- Born: 22 August 1935 Calcutta, British India
- Died: 18 February 1994 (aged 58) Bombay, Maharashtra, India
- Occupations: Dancer, actor, choreographer
- Title: Nataraj, Nritya Samrat

= Gopi Krishna (dancer) =

Indian dancer, actor and choreographer

Gopi Krishna (22 August 1935 - 18 February 1994) was an Indian Kathak dancer, actor and choreographer. He also studied Bharatnatyam. In 1952, at the age of seventeen, Gopi Krishna became one of the youngest choreographers in Hindi film history when he was hired to choreograph dances.

== Life and career ==
Gopi Krishna was born into a family of kathak dancers. His maternal grandfather Pandit Sukhdev Maharaj was a teacher of Kathak and his aunt Sitara Devi was a Kathak dancer who has performed around the world. When he was 11 years old, Gopi Krishna began training under his grandfather. He also learned from Shambhu Maharaj. In addition to Kathak, Gopi Krishna learned Bharatanatyam from Mahalingam Pillai and Govind Raj Pillai. Despite suffering from chronic asthma he continued to expand his dance repertoire, receiving the title of "Nataraj" (King of Dancers) at the All Bengal Music Conference at the age of 15.

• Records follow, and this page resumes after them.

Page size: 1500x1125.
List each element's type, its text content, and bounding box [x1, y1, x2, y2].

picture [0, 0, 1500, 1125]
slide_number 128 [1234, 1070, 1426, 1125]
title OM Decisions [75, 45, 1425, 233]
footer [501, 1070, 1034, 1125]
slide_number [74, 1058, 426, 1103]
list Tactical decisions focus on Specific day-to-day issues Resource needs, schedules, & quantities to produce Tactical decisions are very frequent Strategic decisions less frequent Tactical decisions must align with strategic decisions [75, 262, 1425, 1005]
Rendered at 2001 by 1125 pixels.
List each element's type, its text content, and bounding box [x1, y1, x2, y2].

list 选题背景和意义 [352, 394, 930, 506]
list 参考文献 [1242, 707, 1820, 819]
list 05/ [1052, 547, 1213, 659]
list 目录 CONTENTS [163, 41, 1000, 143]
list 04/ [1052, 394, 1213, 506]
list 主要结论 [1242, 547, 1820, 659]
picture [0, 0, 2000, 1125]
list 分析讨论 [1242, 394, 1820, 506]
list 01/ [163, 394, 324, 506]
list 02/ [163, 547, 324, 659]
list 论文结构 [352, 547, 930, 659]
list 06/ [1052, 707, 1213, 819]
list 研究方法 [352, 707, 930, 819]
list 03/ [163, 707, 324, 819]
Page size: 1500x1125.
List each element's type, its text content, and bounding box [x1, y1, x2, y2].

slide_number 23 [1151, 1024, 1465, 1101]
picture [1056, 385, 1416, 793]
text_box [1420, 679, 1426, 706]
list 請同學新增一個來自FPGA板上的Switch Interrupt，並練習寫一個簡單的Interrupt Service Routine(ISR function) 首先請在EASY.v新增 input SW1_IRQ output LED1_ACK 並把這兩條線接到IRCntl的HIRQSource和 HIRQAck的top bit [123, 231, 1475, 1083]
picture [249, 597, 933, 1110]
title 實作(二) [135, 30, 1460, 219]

In 1952, 17-year-old Gopi Krishna became one of the youngest choreographers in Hindi film history when he was hired to choreograph dances for Madhubala in Saqi. In 1955, he appeared in his first film Jhanak Jhanak Payal Baaje. In the film he played Girdhar, a talented young dancer whose love for his partner jeopardizes his dancing career. The film was successful mainly due to songs like Nain so nain naahi milao, and helped to revitalize public interest in classical dance. He also choreographed many films like Grahasti (1963), Dastaan, Mehbooba, Umrao Jaan, Naache Mayuri (1986) and The Perfect Murder. During the 1960s and 70s, he toured India's border posts, entertaining soldiers with Sunil Dutt's Ajanta Arts Cultural Troupe. Gopi Krishna later established the Nateshwar Bhavan dance academy and the Nateshwar Nritya Kala Mandir in Khar Mumbai. In 1975 the Indian government awarded him India's fourth highest civilian award, the Padma Shri. He set a world record for the longest continuous Kathak dance at 9 hours and 20 minutes. He also acted as master dancer in 'Na moonh chhupake jiyo' in the BR Chopra film Humraaz and 'Champavati tu aaja' for the Asit Sen film Annadata. Both times he performed with his dance partner of many films, Madhumati. He played the character role of Latturam, Guruji in 1985 Rishi Kapoor and Rajesh Khanna starrer Zamana. He also appeared in a small role in the legendary TV series Mahabharat.

== Birth and death ==
Gopi Krishna was born on 22 August 1935 in Calcutta and died on 18 February 1994, of a heart attack, in Bombay.

== Style ==
Gopi Krishna was an exponent of the Benares Gharana style of Kathak. He incorporated many elements of Kathakali and Bharatnatyam in his dance.

==Personal life==
Gopi Krishna married Kathak dancer Savitri in 1964. His adopted daughter Shampa Sonthalia was born in 1980. She became a choreographer and dancer as well, placing as the winner in the 5th and 7th season of Jhalak Dikhhla Jaa where she was paired with actor Gurmeet Choudhary and Ashish Sharma respectively.